Although, there has been a significant progress in the understanding of fluorescence characteristics of acetone and 3-pentanone, there are a lot of gaps in understanding of biacetyl fluorescence characteristics. The absorption cross-section of shorter wavelength (266) in biacetyl shows increment with temperature rather than the longer wavelength of 355 nm in a direct contrast to acetone and 3-pentanone. The reason for this behaviour is not yet clear. Also, there is not enough parametric studies related to biacetyl fluorescence dependency on variations in pressure, temperature and bath gas composition. Because of this, at present there is a dearth of the ketonic type phenomenological models for biacetyl. The understanding of biacetyl fluorescence is important since it can be excited at 355 nm. Also, biacetyl as a tracer started gaining importance due to the emergence of diode-pumped solid state (DPSS) lasers which had the capacity of laser repetition rates of around 4.8 to 12 kHz with a pulse energy of around 0.5 mJ. Fajardo et al. (2006) [166] and Peterson and Sick (2009) [68] have used such DPSS Nd-YAG laser at 355 nm for PLIF studies using biacetyl. Due to the low pulse energy, it necessitated the usage of high-speed intensified CMOS cameras.
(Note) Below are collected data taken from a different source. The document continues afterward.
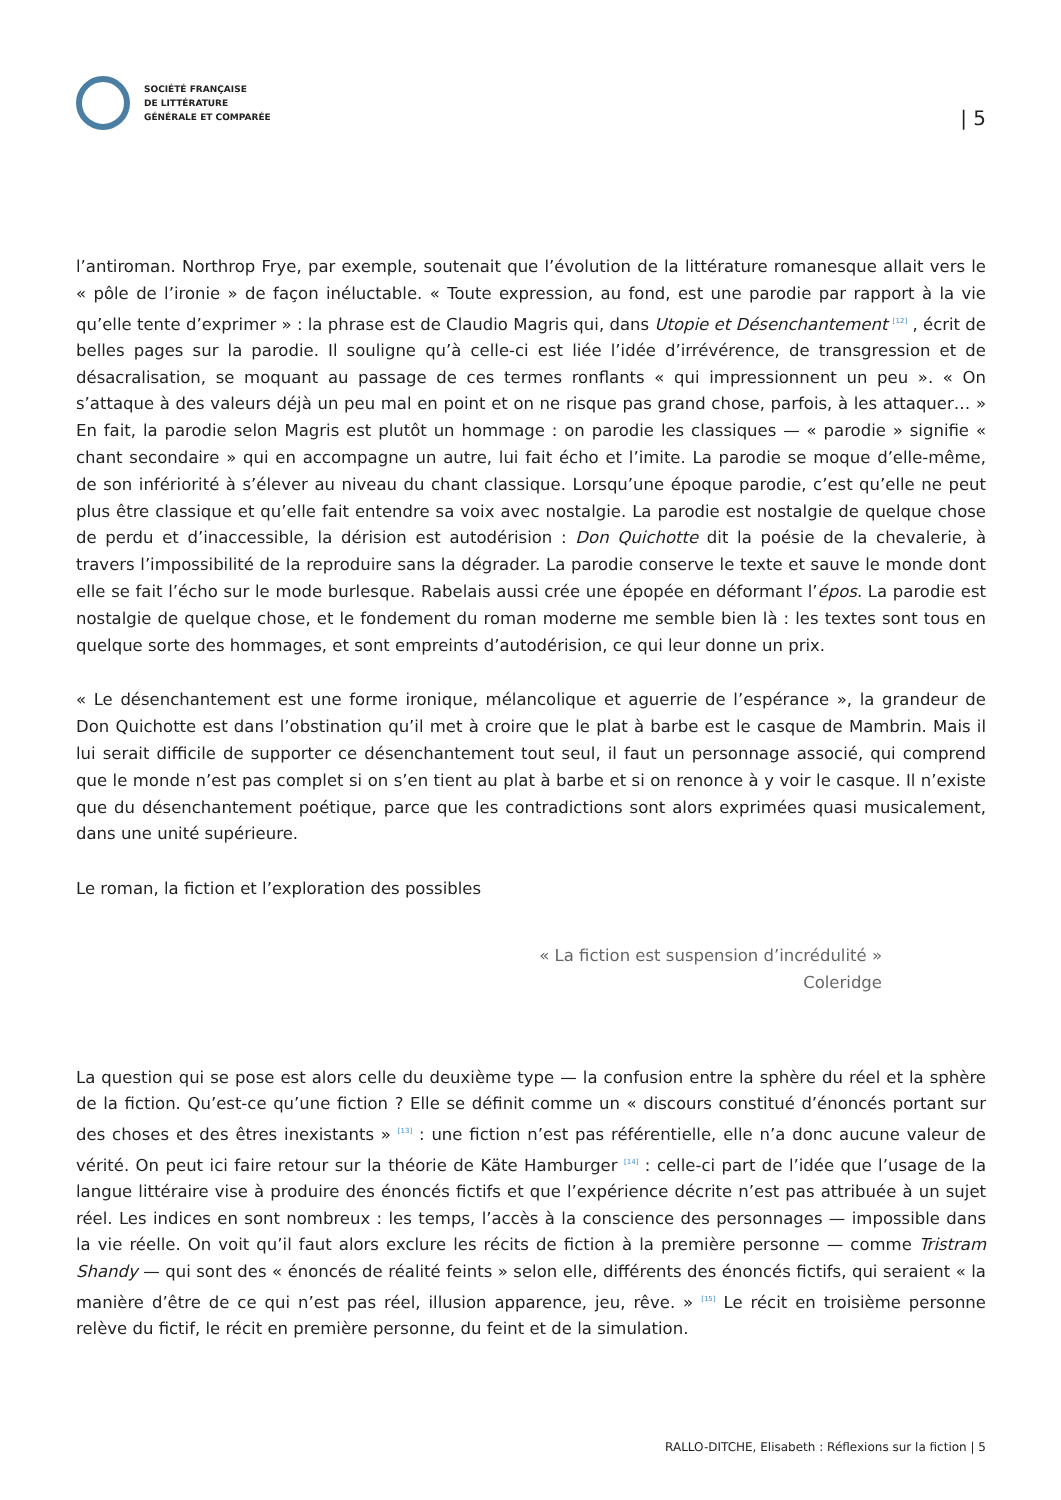SOCIÉTÉ FRANÇAISE
DE LITTÉRATURE
GÉNÉRALE ET COMPARÉE
| 5
l’antiroman. Northrop Frye, par exemple, soutenait que l’évolution de la littérature romanesque allait vers le « pôle de l’ironie » de façon inéluctable. « Toute expression, au fond, est une parodie par rapport à la vie qu’elle tente d’exprimer » : la phrase est de Claudio Magris qui, dans Utopie et Désenchantement <sup>[12]</sup> , écrit de belles pages sur la parodie. Il souligne qu’à celle-ci est liée l’idée d’irrévérence, de transgression et de désacralisation, se moquant au passage de ces termes ronflants « qui impressionnent un peu ». « On s’attaque à des valeurs déjà un peu mal en point et on ne risque pas grand chose, parfois, à les attaquer… » En fait, la parodie selon Magris est plutôt un hommage : on parodie les classiques — « parodie » signifie « chant secondaire » qui en accompagne un autre, lui fait écho et l’imite. La parodie se moque d’elle-même, de son infériorité à s’élever au niveau du chant classique. Lorsqu’une époque parodie, c’est qu’elle ne peut plus être classique et qu’elle fait entendre sa voix avec nostalgie. La parodie est nostalgie de quelque chose de perdu et d’inaccessible, la dérision est autodérision : Don Quichotte dit la poésie de la chevalerie, à travers l’impossibilité de la reproduire sans la dégrader. La parodie conserve le texte et sauve le monde dont elle se fait l’écho sur le mode burlesque. Rabelais aussi crée une épopée en déformant l’épos. La parodie est nostalgie de quelque chose, et le fondement du roman moderne me semble bien là : les textes sont tous en quelque sorte des hommages, et sont empreints d’autodérision, ce qui leur donne un prix.
« Le désenchantement est une forme ironique, mélancolique et aguerrie de l’espérance », la grandeur de Don Quichotte est dans l’obstination qu’il met à croire que le plat à barbe est le casque de Mambrin. Mais il lui serait difficile de supporter ce désenchantement tout seul, il faut un personnage associé, qui comprend que le monde n’est pas complet si on s’en tient au plat à barbe et si on renonce à y voir le casque. Il n’existe que du désenchantement poétique, parce que les contradictions sont alors exprimées quasi musicalement, dans une unité supérieure.
Le roman, la fiction et l’exploration des possibles
« La fiction est suspension d’incrédulité »
Coleridge
La question qui se pose est alors celle du deuxième type — la confusion entre la sphère du réel et la sphère de la fiction. Qu’est-ce qu’une fiction ? Elle se définit comme un « discours constitué d’énoncés portant sur des choses et des êtres inexistants » <sup>[13]</sup> : une fiction n’est pas référentielle, elle n’a donc aucune valeur de vérité. On peut ici faire retour sur la théorie de Käte Hamburger <sup>[14]</sup> : celle-ci part de l’idée que l’usage de la langue littéraire vise à produire des énoncés fictifs et que l’expérience décrite n’est pas attribuée à un sujet réel. Les indices en sont nombreux : les temps, l’accès à la conscience des personnages — impossible dans la vie réelle. On voit qu’il faut alors exclure les récits de fiction à la première personne — comme Tristram Shandy — qui sont des « énoncés de réalité feints » selon elle, différents des énoncés fictifs, qui seraient « la manière d’être de ce qui n’est pas réel, illusion apparence, jeu, rêve. » <sup>[15]</sup> Le récit en troisième personne relève du fictif, le récit en première personne, du feint et de la simulation.
RALLO-DITCHE, Elisabeth : Réflexions sur la fiction | 5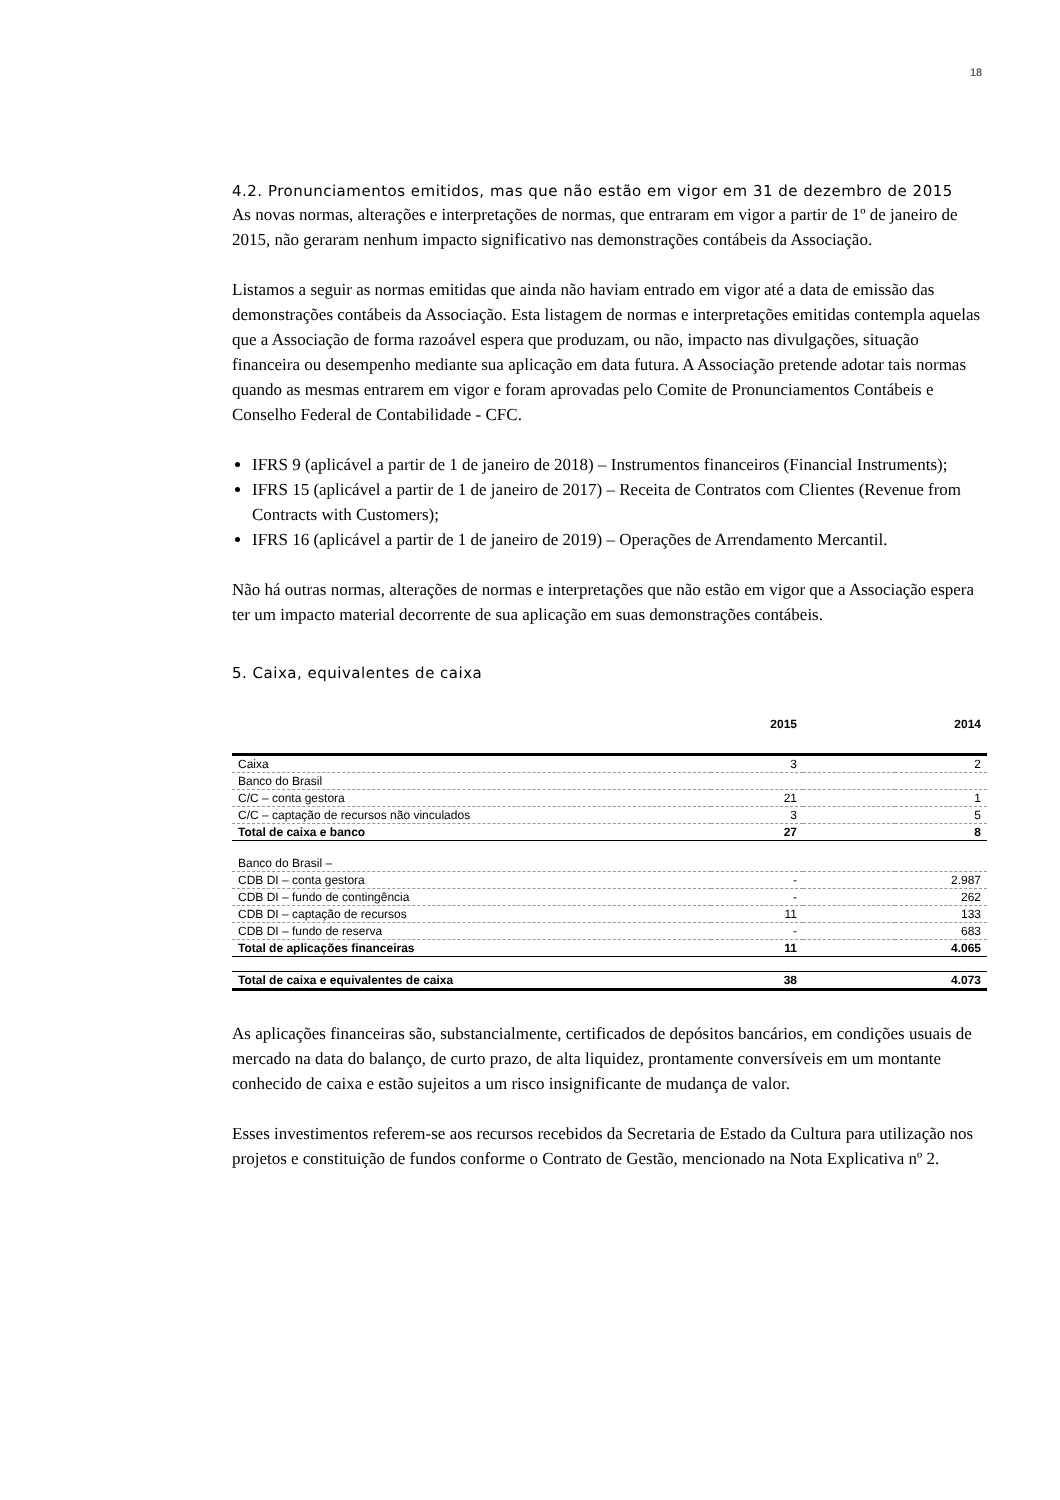18
4.2. Pronunciamentos emitidos, mas que não estão em vigor em 31 de dezembro de 2015
As novas normas, alterações e interpretações de normas, que entraram em vigor a partir de 1º de janeiro de 2015, não geraram nenhum impacto significativo nas demonstrações contábeis da Associação.
Listamos a seguir as normas emitidas que ainda não haviam entrado em vigor até a data de emissão das demonstrações contábeis da Associação. Esta listagem de normas e interpretações emitidas contempla aquelas que a Associação de forma razoável espera que produzam, ou não, impacto nas divulgações, situação financeira ou desempenho mediante sua aplicação em data futura. A Associação pretende adotar tais normas quando as mesmas entrarem em vigor e foram aprovadas pelo Comite de Pronunciamentos Contábeis e Conselho Federal de Contabilidade - CFC.
IFRS 9 (aplicável a partir de 1 de janeiro de 2018) – Instrumentos financeiros (Financial Instruments);
IFRS 15 (aplicável a partir de 1 de janeiro de 2017) – Receita de Contratos com Clientes (Revenue from Contracts with Customers);
IFRS 16 (aplicável a partir de 1 de janeiro de 2019) – Operações de Arrendamento Mercantil.
Não há outras normas, alterações de normas e interpretações que não estão em vigor que a Associação espera ter um impacto material decorrente de sua aplicação em suas demonstrações contábeis.
5. Caixa, equivalentes de caixa
| | 2015 | | 2014 |
| --- | --- | --- | --- |
| Caixa | 3 | | 2 |
| Banco do Brasil | | | |
| C/C – conta gestora | 21 | | 1 |
| C/C – captação de recursos não vinculados | 3 | | 5 |
| Total de caixa e banco | 27 | | 8 |
| Banco do Brasil – | | | |
| CDB DI – conta gestora | - | | 2.987 |
| CDB DI – fundo de contingência | - | | 262 |
| CDB DI – captação de recursos | 11 | | 133 |
| CDB DI – fundo de reserva | - | | 683 |
| Total de aplicações financeiras | 11 | | 4.065 |
| Total de caixa e equivalentes de caixa | 38 | | 4.073 |
As aplicações financeiras são, substancialmente, certificados de depósitos bancários, em condições usuais de mercado na data do balanço, de curto prazo, de alta liquidez, prontamente conversíveis em um montante conhecido de caixa e estão sujeitos a um risco insignificante de mudança de valor.
Esses investimentos referem-se aos recursos recebidos da Secretaria de Estado da Cultura para utilização nos projetos e constituição de fundos conforme o Contrato de Gestão, mencionado na Nota Explicativa nº 2.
However, the use of high-speed image intensifiers might result in blurring of measured scalar gradients, degradation of spatial resolution and might also introduce some additional noise [15, 165]. Gordon et al. (2009) [15] also recommended to avoid the use of high-speed intensifiers wherever possible. For ketonic tracers showing fluorescence in the visible wavelength spectrum, with the increase in laser fluence, the need for an image-intensifier can be circumvented as the PLIF signal strength is proportional to the laser pulse energy. This is made possible by the emergence of pulse burst laser systems that can have high pulse energy at kHz rates (15 mJ/pulse at 266 nm at 10 kHz for acetone PLIF by Miller et al. (2013) [67], 145 mJ/pulse at 266 nm at 10 kHz by Papageorge and Sutton (2017) [128]). For low repetition lasers, the volumetric element of tracer fluid has a single interaction with laser probe but that is not the case for high repetition laser systems which at such high energies might have unwanted photolytic or saturation effects on the tracer element. Brushnan et al. (2013) [168] found an appreciable surface heating due to the usage of high speed DPSS Nd: YLF laser at 2.4 kHz which raises the possibility of higher surface heating by pulse burst laser systems thus altering the flow properties in boundary layer. Michael et al. (2015) [169] found that it was necessary to use lower laser fluence while performing laser-induced incandescence (LII) measurements as LII signals were sensitive to soot characteristics which might change at high laser fluences. Papageorge and Sutton (2017) [128] also observed changes in fluorescence signals from acetone, 3-pentanone and biacetyl as a function of laser pulse numbers. Therefore, the ‘non-intrusive’ assumption may not hold for high energy high repetition rates laser measurement systems and further studies are required in this regard.